The Best Sushi Ever
"The sushi in this restaurant tastes terrible because the recipe is bad."
Did you ever think that while eating sushi in a restaurant?
I never did. That’s because we don't know the recipe.
We only know what is served in front of us, except if they put a funky ingredient like cinnamon sugar on our sushi, which ruins the taste. But that never happens, and then you would likely not pick it from the menu.
We don’t know the recipe, and excellent sushi is about much more than following a recipe.
In Amsterdam, there is this small sushi place I used to go to. It was run by an older Japanese couple. They were husband and wife, and the place was extremely basic and dated. People only came here because the sushi was delicious because the service and the atmosphere were pretty terrible. You would sit there at the bar while the sushi was prepared right before you by the husband.

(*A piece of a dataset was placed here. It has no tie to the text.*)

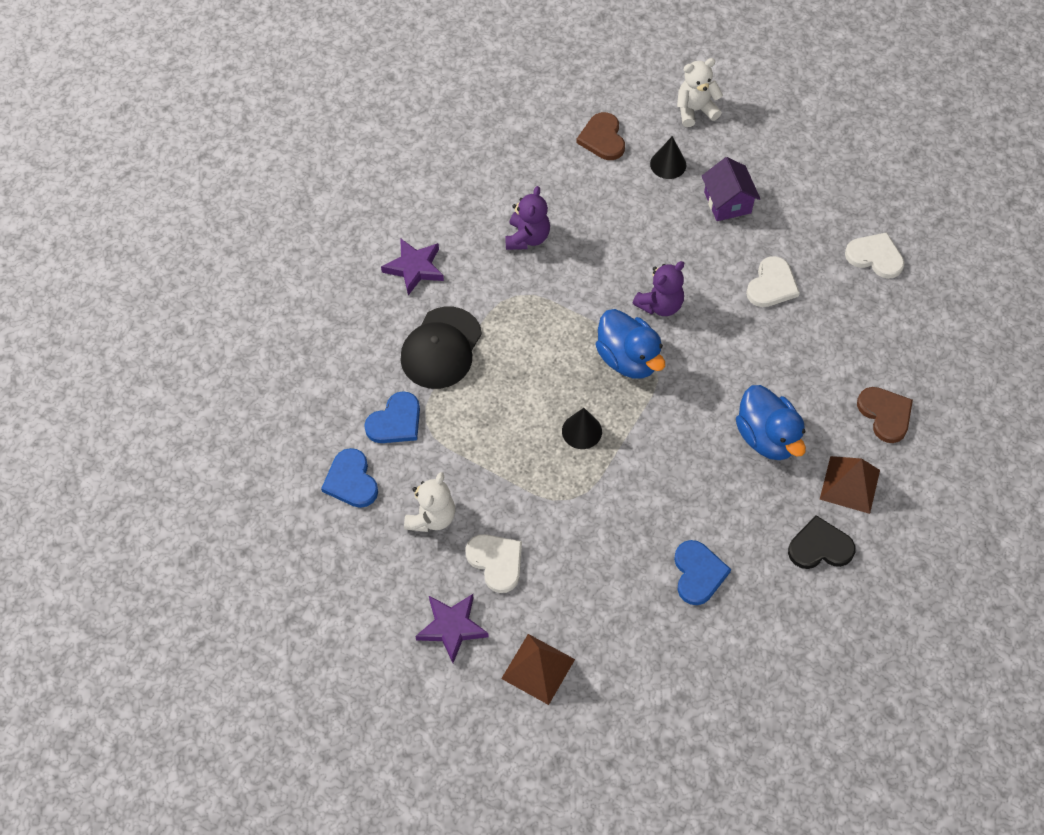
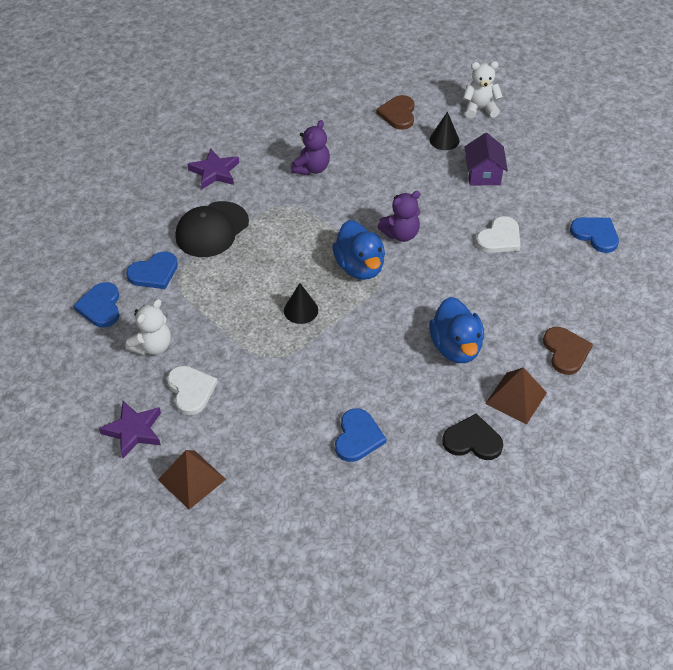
camera: 15 degrees right, 10 degrees down
(875, 257) = (595, 234): white heart -> blue heart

That was the best sushi I ever had in the Netherlands (see picture). The tuna looks totally different from what you can get at most sushi places.
There was only one problem: afterward, I couldn’t eat sushi anywhere else. It just wasn’t the same. It felt like I was eating a diluted fast food version of the real thing.

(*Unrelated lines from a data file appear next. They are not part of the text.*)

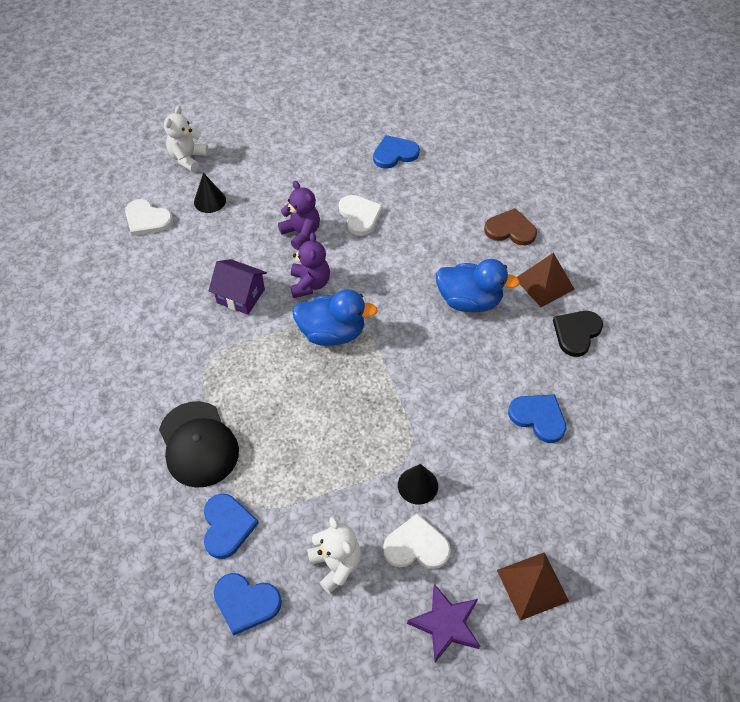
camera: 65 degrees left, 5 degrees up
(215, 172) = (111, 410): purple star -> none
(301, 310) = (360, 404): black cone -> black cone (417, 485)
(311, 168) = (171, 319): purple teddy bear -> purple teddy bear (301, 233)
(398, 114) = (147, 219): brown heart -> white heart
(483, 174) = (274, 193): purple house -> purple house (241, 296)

The recipe only matters to the extent it looks, smells, and tastes good, and there is more to cooking than following a recipe.
You might be thinking now, why am I reading an article about sushi? Okay, let’s get right to it!

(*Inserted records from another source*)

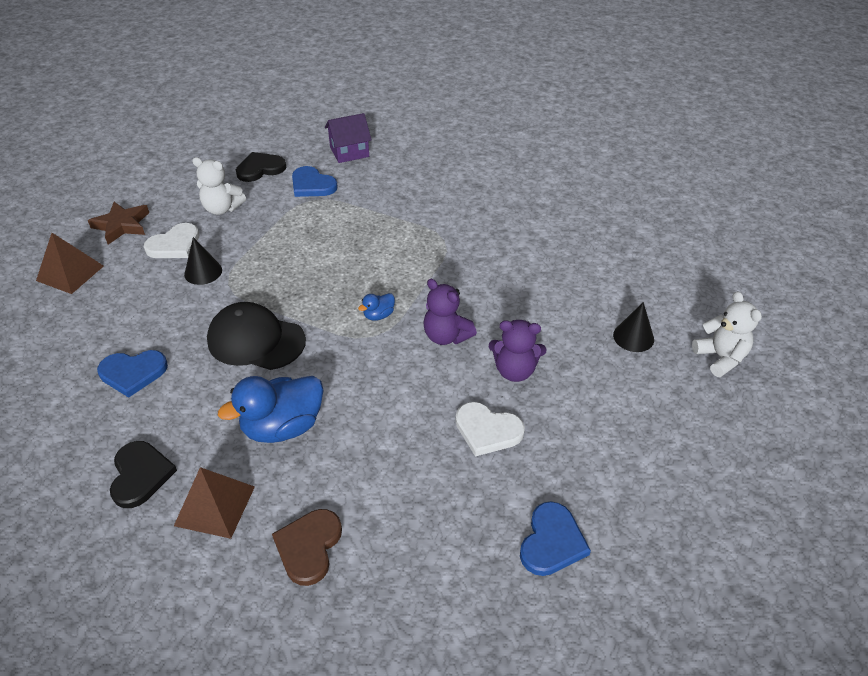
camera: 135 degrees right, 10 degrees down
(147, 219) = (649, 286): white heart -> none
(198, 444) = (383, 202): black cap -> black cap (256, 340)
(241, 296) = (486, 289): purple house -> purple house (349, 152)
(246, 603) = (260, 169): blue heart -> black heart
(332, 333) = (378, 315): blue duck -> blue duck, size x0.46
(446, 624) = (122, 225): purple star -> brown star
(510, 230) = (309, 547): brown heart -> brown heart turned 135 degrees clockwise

What Does This Have To Do With Agile and Scrum?
Let’s contrast this with the Agile and Scrum community. We’re obsessed with following recipes, and our market is flooded with cooks who know only how to follow recipes.
Most conversations in the community tend to center on the following:
“You didn’t follow the Scrum recipe!”
“How can I do X according to the Scrum recipe?”
“You should be following another recipe.”
“The SAFe recipe doesn’t work.”
Our community is obsessed with following recipes because following recipes is easy. If you don’t really know what you’re doing, like me, when I’m cooking, the best you can do is follow a recipe. But as you already know, following a recipe isn’t good enough. It’s a poor substitute for producing the best dish you can.
A great cook only cares about the recipe to the extent it produces the results they want: a delicious dish that looks magnificent. In fact, they must change the recipe. What you’re working with, like your equipment and your ingredients, may impact the recipe.
What matters is the result, not following a recipe that promises to deliver a certain result. Your primary concern should be the reality of how it tastes, smells, looks, and is presented. A recipe never fully captures this, meaning you must keep your eyes and taste buds on the dish.
When you’re learning how to cook, you entirely depend on recipes. When you master cooking, you know the recipes, what makes them work, and how you can deviate from them to possibly produce an even tastier result.
Stop worrying about the recipe and worry more about the dish you’re serving. Work with what you have, not the idealized state of what you should have. Monitor the dish more than the recipe and stop producing a diluted fast food version of the real thing.
You have to watch, taste, and smell, and that's more important than precisely following all the steps of the recipe because what matters is how it tastes, not how much you adhered to the recipe.
Never let the recipe stop you from creating a better dish.